Before he’d taken a step, Bertha said, “But if you’re looking for Anita, finding Freddie ain’t gonna do you no good.”

“Oh?”

“They got divorced five, maybe six, years ago.”

“Did Anita go back to using her maiden name, or did she stay Meyers?”

“No idea.”

“So you didn’t keep up with her? Get her new address?”

“Hell, no. That woman ain’t one you wanna be friends with.” She went on to itemize Anita’s multitude of shortcomings, which included that she was lazy as sin, mean-tempered, and cheap to a fault. “Don’t never ask her to pick you up a quart of milk from the store,” Bertha said, “’cause she’d charge you double!”
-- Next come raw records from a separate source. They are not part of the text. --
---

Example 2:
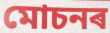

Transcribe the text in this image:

মোচনৰ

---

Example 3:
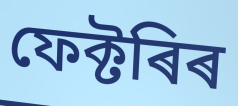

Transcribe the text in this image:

ফেক্টৰিৰ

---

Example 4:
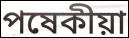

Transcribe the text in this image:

পষেকীয়া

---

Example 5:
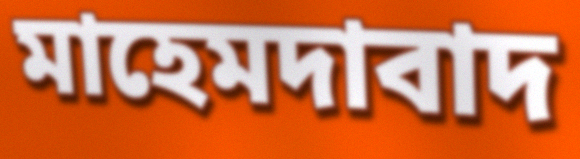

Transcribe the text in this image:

মাহেমদাবাদ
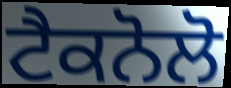
ਟੈਕਨੋਲੋ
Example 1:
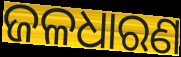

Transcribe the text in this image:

ଜଳଧାରଣ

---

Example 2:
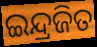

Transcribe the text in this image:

ଇନ୍ଦ୍ରଜିତ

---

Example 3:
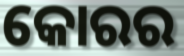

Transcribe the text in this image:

It was close to five when Mahoney thanked Bertha for her help and returned to the car. The hour gave him justification for not stopping by the Wyattsville station. Tomorrow he’d report his findings to Gomez. Tomorrow, after he finished taking Jubilee to see her brother. Better that way, he figured. Less intimidating. Gomez had been hammering the boy with questions for three days, and it stood to reason that by now the boy had built up a wall of resistance. If it was just him and Jubilee, Paul would be more likely to respond.  In the meantime he could look into finding Freddie Meyers.
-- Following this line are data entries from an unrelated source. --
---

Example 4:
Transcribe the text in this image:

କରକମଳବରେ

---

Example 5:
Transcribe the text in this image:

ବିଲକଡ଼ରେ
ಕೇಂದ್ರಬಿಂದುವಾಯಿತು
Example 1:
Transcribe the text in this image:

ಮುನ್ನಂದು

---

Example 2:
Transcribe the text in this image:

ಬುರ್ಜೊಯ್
He turned onto the causeway and headed back to the ferry.

 

 

Mahoney had planned to have a quick dinner, then head back to the station house and see if he could find anything on a Freddie Meyers, but when he arrived home the dining room table was set for seven. “Hurry and get changed,” Christine said. “Lynn and Henry will be here in fifteen minutes.”